(Dataset excerpt)
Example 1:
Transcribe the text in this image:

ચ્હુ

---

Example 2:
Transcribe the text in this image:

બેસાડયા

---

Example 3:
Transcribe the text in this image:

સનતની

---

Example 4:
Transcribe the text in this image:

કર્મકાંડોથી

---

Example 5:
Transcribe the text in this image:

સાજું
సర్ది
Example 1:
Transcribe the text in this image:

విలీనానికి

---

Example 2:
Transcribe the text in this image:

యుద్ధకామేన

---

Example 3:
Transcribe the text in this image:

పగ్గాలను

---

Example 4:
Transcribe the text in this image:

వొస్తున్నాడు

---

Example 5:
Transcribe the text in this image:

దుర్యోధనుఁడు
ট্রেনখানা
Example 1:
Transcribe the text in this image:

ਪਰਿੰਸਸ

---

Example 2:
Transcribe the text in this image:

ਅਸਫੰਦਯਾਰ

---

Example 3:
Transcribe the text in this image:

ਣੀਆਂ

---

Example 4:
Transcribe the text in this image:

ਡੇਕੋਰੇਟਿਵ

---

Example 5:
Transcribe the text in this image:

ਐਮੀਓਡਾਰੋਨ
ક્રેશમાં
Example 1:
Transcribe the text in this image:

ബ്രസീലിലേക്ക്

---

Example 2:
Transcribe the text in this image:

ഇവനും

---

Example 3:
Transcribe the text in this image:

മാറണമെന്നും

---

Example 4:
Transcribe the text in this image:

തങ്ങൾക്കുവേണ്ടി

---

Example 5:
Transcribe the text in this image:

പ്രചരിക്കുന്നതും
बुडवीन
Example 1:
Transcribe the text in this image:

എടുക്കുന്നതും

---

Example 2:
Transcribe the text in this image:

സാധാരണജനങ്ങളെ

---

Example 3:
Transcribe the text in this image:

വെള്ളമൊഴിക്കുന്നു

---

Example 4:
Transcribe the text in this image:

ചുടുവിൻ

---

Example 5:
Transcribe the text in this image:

- **TASK STATEMENT**
Please convert every line of the material above into a Markdown table with two columns, Row and Line, numbering the rows in order and leaving out blank lines.

- **SOLVED EXERCISE**
| Row | Line |
|---|---|
| 1 | Example 1: |
| 2 | Transcribe the text in this image: |
| 3 | ચ્હુ |
| 4 | --- |
| 5 | Example 2: |
| 6 | Transcribe the text in this image: |
| 7 | બેસાડયા |
| 8 | --- |
| 9 | Example 3: |
| 10 | Transcribe the text in this image: |
| 11 | સનતની |
| 12 | --- |
| 13 | Example 4: |
| 14 | Transcribe the text in this image: |
| 15 | કર્મકાંડોથી |
| 16 | --- |
| 17 | Example 5: |
| 18 | Transcribe the text in this image: |
| 19 | સાજું |
| 20 | సర్ది |
| 21 | Example 1: |
| 22 | Transcribe the text in this image: |
| 23 | విలీనానికి |
| 24 | --- |
| 25 | Example 2: |
| 26 | Transcribe the text in this image: |
| 27 | యుద్ధకామేన |
| 28 | --- |
| 29 | Example 3: |
| 30 | Transcribe the text in this image: |
| 31 | పగ్గాలను |
| 32 | --- |
| 33 | Example 4: |
| 34 | Transcribe the text in this image: |
| 35 | వొస్తున్నాడు |
| 36 | --- |
| 37 | Example 5: |
| 38 | Transcribe the text in this image: |
| 39 | దుర్యోధనుఁడు |
| 40 | ট্রেনখানা |
| 41 | Example 1: |
| 42 | Transcribe the text in this image: |
| 43 | ਪਰਿੰਸਸ |
| 44 | --- |
| 45 | Example 2: |
| 46 | Transcribe the text in this image: |
| 47 | ਅਸਫੰਦਯਾਰ |
| 48 | --- |
| 49 | Example 3: |
| 50 | Transcribe the text in this image: |
| 51 | ਣੀਆਂ |
| 52 | --- |
| 53 | Example 4: |
| 54 | Transcribe the text in this image: |
| 55 | ਡੇਕੋਰੇਟਿਵ |
| 56 | --- |
| 57 | Example 5: |
| 58 | Transcribe the text in this image: |
| 59 | ਐਮੀਓਡਾਰੋਨ |
| 60 | ક્રેશમાં |
| 61 | Example 1: |
| 62 | Transcribe the text in this image: |
| 63 | ബ്രസീലിലേക്ക് |
| 64 | --- |
| 65 | Example 2: |
| 66 | Transcribe the text in this image: |
| 67 | ഇവനും |
| 68 | --- |
| 69 | Example 3: |
| 70 | Transcribe the text in this image: |
| 71 | മാറണമെന്നും |
| 72 | --- |
| 73 | Example 4: |
| 74 | Transcribe the text in this image: |
| 75 | തങ്ങൾക്കുവേണ്ടി |
| 76 | --- |
| 77 | Example 5: |
| 78 | Transcribe the text in this image: |
| 79 | പ്രചരിക്കുന്നതും |
| 80 | बुडवीन |
| 81 | Example 1: |
| 82 | Transcribe the text in this image: |
| 83 | എടുക്കുന്നതും |
| 84 | --- |
| 85 | Example 2: |
| 86 | Transcribe the text in this image: |
| 87 | സാധാരണജനങ്ങളെ |
| 88 | --- |
| 89 | Example 3: |
| 90 | Transcribe the text in this image: |
| 91 | വെള്ളമൊഴിക്കുന്നു |
| 92 | --- |
| 93 | Example 4: |
| 94 | Transcribe the text in this image: |
| 95 | ചുടുവിൻ |
| 96 | --- |
| 97 | Example 5: |
| 98 | Transcribe the text in this image: |